Wed 25th Nov 2009 - Mornington Woods.

Mornington Woods was our venue this week, a site we have visited a few times in the past. A really good turnout, despite the fact that as we arrived on site, we were bombarded with a shower of hailstones! The plan for this site is to clear some of the larger trees, particularly sycamore, and a start has been made on this already. This will allow in more light to the woodland floor, which it is hoped will lead to greater colonisation of wild flowers and more wildlife.

Jobs for the Green Gym were a litter pick, which did not fill as many bags as on our last visit, so keeping the site tidy is obviously encouraging people not to dump rubbish.

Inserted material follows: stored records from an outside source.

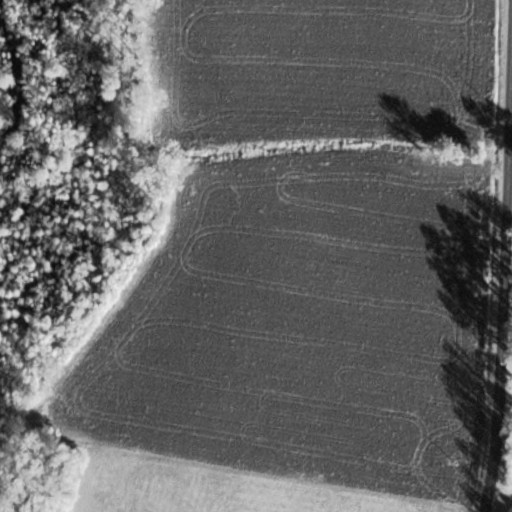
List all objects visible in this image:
building: (460, 116)
building: (404, 165)
road: (503, 299)
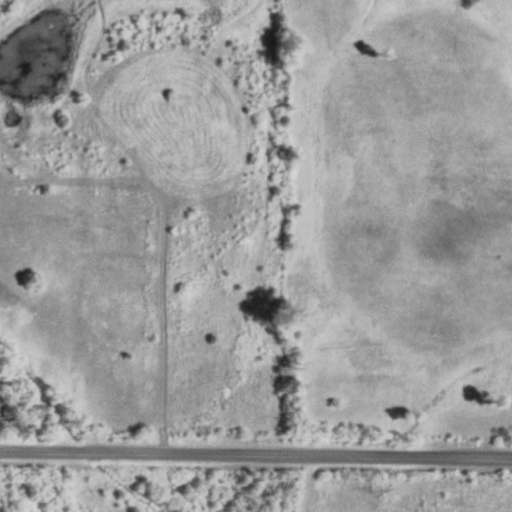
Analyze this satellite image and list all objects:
road: (256, 449)
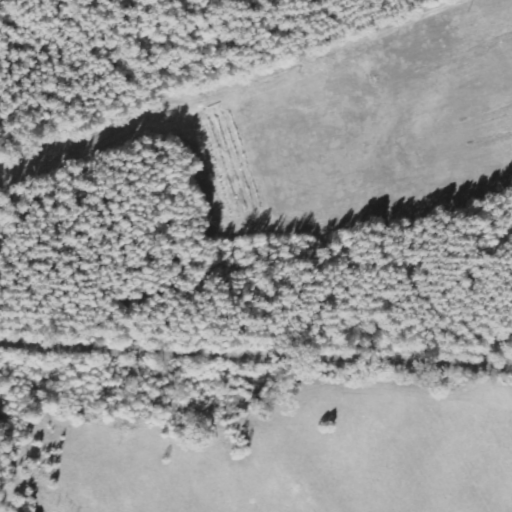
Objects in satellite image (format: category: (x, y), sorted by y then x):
airport runway: (475, 142)
road: (255, 356)
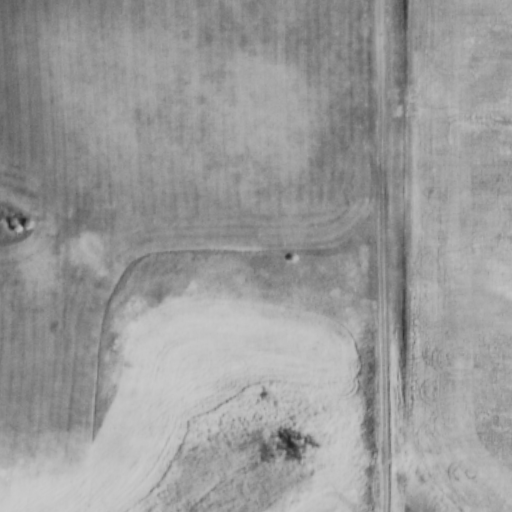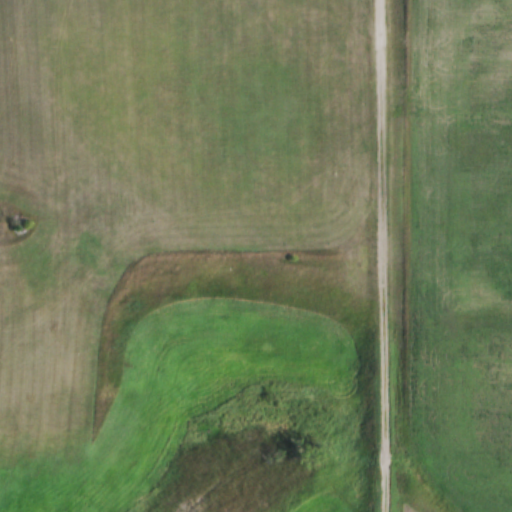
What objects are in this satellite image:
road: (385, 255)
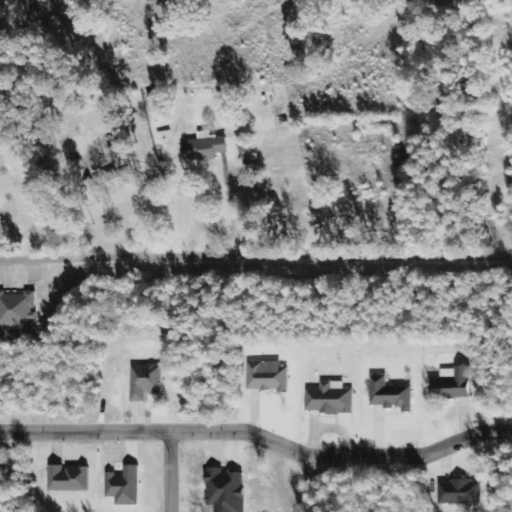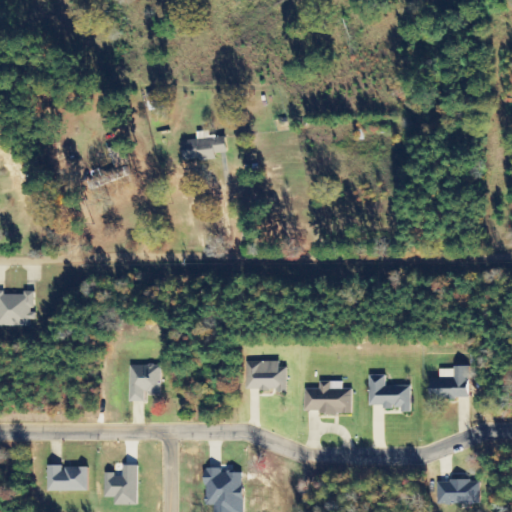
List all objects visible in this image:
building: (203, 147)
building: (118, 156)
building: (115, 176)
road: (255, 256)
building: (17, 310)
building: (265, 377)
building: (144, 382)
building: (451, 385)
building: (389, 395)
building: (328, 399)
road: (259, 437)
road: (168, 472)
building: (67, 479)
building: (123, 487)
building: (224, 490)
building: (459, 493)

There was also a lot of lopping bushes and shrubs, together with clearance of a large patch of bramble at the lower edge of the wood near the steps.

Carrie’s Nature Lesson

This week’s find was a spectacular example of a young parasol mushroom (Macrolepiota Procera). This is a species of agaroicus fungus, a member of the Agaricaceae family, and reproduces through windborne spores. It is found solitary or in groups and fairy rings in pastures and occasionally in woodland. It typically fruits initially in August, but is most commonly seen in October and can continue fruiting through into November. This very large mushroom resembles a woman’s parasol (hence the name), and the cap size may reach up to 40cm. Young specimens tend to be egg-shaped that expand initially to bell-like and then a flat cap, that is characterised by a dark umbro at the top. This central dome is surrounded by concentric rings of pale brown scales on a cream cap, with fine white gills.